I was about to post a mini-review in the new knife day (NKD) thread since I'm lazy but here's to doing a service for the community.

*Introduction:*

A rabbit hole in a rabbit hole. This started with browsing BST one day when I noted a Manaka 210mm Gyuto was up for sale. I wasn’t quite a fan of Manaka at first (with the tsuchime finish being a turn off for me) but something intrigued me and I checked out a few vendors. I’m a sucker for “workhorse” knives and when I learned that Miura stocked a “thicker” variant of the 240 well… that’s how this review was born.

*Measurements:*

I would probably get dogged to death for posting a review without measurements so I finally procured the tools.

Overall Length: 405mm
Blade Length: 240mm
Blade Height: 55.5mm
Blade Thickness: 5mm
Weight: 305g

*F&F: *

The spine isn't mirror polished but it is smooth and has a unique iridescent sheen which I haven't seen in any other knife. There is a bit of "wabi sabi" on the spine (and I would be annoyed with other knives) but it adds to the character of the finish. The choil is well finished and doesn't have any points that would pose an issue with extended use. In terms of the handle installation, the job is well done with flush adhesive (opposed to some makers e.g. Watanabe, TF who will do a sloppy job).

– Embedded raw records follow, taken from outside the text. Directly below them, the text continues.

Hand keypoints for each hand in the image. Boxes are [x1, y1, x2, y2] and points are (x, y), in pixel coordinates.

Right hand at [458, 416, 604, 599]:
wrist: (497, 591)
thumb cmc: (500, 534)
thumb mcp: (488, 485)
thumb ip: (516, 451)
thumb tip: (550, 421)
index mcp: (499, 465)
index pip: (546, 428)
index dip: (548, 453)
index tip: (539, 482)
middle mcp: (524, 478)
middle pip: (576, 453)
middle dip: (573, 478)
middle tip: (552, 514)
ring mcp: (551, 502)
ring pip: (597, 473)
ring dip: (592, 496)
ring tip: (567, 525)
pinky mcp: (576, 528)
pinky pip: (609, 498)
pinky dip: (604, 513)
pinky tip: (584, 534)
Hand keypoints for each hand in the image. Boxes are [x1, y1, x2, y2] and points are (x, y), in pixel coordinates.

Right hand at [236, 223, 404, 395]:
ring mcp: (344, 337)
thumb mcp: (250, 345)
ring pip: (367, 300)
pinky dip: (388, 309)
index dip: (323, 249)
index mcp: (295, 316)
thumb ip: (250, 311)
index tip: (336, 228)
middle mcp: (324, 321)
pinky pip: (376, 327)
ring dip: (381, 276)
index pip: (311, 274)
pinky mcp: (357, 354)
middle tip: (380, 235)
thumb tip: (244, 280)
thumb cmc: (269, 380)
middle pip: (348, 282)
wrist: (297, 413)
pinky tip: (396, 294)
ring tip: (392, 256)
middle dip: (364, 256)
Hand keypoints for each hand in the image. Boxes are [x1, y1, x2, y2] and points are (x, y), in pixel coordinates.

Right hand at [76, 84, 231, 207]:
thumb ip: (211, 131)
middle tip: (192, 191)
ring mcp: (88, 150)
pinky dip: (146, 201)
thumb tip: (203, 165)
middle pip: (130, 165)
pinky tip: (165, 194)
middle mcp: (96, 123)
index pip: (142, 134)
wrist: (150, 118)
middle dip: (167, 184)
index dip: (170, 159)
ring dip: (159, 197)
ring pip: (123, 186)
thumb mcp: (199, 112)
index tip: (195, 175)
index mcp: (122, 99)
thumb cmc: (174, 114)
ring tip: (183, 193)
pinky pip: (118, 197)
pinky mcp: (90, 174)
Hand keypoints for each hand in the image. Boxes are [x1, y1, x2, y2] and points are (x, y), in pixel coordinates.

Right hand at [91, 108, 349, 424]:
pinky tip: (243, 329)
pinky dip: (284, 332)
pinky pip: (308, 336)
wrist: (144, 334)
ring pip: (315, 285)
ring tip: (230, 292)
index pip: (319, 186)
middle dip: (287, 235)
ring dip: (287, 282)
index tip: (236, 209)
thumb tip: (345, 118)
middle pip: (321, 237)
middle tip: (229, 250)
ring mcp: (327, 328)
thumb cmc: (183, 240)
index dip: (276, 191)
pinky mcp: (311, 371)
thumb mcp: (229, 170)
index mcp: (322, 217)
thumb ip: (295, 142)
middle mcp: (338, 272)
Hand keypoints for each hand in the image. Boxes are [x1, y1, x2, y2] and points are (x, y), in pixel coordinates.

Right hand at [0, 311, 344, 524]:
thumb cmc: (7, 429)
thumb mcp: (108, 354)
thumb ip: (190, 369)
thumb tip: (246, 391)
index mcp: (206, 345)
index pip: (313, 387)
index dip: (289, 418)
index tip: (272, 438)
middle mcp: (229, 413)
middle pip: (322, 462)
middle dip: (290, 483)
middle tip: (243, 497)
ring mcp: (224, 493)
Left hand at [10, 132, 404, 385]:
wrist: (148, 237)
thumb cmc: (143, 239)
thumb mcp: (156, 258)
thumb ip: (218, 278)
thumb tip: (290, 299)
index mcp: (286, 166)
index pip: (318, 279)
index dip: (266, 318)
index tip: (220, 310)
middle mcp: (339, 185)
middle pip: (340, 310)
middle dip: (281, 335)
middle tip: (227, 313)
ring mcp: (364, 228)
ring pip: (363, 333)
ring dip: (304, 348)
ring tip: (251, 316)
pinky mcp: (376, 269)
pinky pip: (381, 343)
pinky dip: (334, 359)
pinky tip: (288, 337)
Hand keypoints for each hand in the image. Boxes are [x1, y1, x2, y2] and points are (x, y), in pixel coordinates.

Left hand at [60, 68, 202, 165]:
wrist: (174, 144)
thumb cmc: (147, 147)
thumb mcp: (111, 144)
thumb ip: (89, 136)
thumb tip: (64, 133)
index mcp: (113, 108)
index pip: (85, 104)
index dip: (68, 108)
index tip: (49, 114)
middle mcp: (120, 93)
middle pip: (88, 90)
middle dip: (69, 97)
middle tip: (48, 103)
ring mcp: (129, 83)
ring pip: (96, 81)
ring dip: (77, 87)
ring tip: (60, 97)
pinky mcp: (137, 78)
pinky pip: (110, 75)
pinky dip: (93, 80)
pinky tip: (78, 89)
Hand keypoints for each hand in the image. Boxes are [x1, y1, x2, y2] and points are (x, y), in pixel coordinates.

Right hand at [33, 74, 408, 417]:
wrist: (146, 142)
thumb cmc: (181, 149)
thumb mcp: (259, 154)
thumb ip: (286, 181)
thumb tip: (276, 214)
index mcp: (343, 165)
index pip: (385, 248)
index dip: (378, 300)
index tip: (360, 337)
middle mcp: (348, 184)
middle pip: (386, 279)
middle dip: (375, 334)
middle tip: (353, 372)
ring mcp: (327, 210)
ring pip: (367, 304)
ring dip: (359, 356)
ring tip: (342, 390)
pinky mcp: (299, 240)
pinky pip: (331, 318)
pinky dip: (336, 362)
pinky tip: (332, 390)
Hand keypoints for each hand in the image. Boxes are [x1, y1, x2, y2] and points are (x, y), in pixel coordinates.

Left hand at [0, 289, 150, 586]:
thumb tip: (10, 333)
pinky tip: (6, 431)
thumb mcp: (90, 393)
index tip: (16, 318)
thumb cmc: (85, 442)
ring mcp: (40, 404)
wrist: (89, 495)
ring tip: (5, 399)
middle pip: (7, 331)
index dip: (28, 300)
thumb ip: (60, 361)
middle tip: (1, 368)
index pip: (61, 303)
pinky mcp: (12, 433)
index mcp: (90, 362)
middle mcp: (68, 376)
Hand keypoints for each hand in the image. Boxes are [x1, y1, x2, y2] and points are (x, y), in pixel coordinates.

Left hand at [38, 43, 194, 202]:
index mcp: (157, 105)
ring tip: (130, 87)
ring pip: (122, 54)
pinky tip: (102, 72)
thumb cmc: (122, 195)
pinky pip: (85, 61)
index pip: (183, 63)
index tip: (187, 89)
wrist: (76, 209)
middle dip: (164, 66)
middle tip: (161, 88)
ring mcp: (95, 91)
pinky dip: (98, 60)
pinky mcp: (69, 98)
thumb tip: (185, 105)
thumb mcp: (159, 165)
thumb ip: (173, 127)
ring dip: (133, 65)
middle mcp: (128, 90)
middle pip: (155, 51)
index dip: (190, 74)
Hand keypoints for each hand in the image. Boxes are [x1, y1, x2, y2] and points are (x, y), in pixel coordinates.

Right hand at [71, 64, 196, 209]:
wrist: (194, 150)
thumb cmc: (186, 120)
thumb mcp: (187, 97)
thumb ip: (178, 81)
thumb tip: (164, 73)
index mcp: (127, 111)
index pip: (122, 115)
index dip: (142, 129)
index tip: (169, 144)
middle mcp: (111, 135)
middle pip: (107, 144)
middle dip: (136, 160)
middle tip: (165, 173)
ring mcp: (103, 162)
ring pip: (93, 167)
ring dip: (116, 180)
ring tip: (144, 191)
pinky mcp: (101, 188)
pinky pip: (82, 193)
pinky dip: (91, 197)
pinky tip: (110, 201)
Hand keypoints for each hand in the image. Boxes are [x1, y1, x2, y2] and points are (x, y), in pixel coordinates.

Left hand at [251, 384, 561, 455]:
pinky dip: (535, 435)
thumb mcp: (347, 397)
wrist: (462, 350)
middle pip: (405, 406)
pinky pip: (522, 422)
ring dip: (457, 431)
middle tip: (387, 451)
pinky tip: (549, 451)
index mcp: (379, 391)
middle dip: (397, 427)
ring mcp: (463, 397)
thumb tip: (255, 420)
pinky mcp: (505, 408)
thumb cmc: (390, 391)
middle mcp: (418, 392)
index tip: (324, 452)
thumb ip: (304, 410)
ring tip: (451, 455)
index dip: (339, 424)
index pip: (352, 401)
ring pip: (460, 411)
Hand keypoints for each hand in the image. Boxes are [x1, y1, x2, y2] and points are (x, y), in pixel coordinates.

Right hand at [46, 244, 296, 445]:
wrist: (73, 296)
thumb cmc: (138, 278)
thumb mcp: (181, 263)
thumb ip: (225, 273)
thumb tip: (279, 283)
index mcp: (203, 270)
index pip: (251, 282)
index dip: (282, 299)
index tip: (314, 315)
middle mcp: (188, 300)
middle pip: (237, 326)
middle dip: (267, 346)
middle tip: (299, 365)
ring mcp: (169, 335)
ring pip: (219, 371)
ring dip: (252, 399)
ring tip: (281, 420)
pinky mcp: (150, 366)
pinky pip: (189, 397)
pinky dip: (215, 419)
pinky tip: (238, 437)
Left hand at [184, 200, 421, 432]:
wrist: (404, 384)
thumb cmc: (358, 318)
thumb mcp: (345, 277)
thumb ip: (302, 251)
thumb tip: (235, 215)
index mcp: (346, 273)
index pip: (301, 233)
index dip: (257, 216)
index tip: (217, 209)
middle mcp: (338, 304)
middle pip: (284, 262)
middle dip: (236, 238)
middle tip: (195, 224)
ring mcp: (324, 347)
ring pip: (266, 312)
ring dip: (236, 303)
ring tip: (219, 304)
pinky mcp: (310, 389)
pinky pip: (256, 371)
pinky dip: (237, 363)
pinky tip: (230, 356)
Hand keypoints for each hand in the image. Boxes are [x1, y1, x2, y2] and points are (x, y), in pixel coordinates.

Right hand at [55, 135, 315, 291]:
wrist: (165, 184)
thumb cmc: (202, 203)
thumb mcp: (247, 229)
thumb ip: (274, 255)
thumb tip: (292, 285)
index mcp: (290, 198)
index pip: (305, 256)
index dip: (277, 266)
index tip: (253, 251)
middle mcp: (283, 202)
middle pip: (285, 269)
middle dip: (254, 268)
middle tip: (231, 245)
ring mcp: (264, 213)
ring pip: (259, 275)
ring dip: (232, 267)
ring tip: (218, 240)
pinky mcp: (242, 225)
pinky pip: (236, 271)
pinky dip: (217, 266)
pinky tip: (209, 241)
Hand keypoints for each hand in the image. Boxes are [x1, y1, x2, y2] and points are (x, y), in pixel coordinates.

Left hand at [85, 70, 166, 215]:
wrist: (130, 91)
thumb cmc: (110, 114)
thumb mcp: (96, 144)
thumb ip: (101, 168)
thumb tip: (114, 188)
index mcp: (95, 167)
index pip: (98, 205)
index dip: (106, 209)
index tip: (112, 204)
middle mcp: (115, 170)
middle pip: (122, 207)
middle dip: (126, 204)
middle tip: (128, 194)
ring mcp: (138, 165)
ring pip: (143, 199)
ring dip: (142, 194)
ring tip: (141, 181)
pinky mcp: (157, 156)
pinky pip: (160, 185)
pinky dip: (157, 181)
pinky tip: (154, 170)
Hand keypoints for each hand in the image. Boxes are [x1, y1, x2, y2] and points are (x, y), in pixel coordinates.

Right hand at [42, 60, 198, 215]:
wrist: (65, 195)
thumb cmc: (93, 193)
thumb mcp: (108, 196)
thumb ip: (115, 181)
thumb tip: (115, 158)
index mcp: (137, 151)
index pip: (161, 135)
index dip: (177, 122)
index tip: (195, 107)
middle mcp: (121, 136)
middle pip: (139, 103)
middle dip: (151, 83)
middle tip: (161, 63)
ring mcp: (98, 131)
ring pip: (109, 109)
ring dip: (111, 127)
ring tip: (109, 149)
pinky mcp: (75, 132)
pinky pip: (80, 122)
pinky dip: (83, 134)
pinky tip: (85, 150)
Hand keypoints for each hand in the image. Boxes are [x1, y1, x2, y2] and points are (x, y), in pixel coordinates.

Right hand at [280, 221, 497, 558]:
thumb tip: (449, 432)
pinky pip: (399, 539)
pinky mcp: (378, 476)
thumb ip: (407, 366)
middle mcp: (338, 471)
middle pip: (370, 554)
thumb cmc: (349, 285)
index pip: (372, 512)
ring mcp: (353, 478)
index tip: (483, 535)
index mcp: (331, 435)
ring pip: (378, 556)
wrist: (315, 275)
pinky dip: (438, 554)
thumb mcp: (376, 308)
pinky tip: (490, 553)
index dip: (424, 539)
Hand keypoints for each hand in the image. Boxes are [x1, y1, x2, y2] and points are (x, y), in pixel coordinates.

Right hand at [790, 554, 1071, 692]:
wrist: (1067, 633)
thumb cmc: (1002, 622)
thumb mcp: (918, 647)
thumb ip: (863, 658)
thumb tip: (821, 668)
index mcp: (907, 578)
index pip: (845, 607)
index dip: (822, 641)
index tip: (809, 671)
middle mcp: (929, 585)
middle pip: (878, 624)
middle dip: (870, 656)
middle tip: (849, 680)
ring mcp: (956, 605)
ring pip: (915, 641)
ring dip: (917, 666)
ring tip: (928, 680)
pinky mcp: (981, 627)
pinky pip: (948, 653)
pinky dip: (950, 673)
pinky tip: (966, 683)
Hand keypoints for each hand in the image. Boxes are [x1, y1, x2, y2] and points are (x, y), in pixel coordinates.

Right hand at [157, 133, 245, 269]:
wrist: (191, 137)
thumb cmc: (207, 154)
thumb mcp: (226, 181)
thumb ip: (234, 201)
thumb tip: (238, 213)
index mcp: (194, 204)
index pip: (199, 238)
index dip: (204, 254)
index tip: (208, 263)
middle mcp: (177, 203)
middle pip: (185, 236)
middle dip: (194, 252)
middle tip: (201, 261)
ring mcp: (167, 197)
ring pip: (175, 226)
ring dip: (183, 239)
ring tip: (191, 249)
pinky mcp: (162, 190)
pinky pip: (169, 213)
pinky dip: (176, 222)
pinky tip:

The handle itself is good and I'm all but certain this is the same maker that Takada no Hamono uses — feel and looks are both the same from memory. 

*Cutting performance:*

I am no expert on grinds etc. so I will leave the photos to do the talking. This knife has a similar character IMO to my old TF Denka where it simply wants to cut through everything. I found the cutting feedback to be great and this has taken over daily duties for the most part. Other knives will cut better (e.g. Denka albeit it is much thinner) but make no mistake, the Manaka is still good.

*Takeaway: *

Who is the Manaka for? I would say that it is for someone who values fit and finish with good cutting ability. This sounds rather cliche, but there’s only so many ways you can describe a knife. A similar knife in this price range off my head is the Watanabe/Toyama “duo”. I actually briefly owned a Toyanabe which cut well but I wasn’t sure where it’d fit in my rotation. It cut well but I owned other knives that were just as good and the fit and finish was simply OK. For the price, I would actually recommend the Manaka over the Watayama. There are definitely other knives which I have left out (from not having tried them) but workhorse wise… the Manaka is the clear winner in my book.


----------



## Bensonhai (Feb 21, 2022)

Cuts right into cutting boards


----------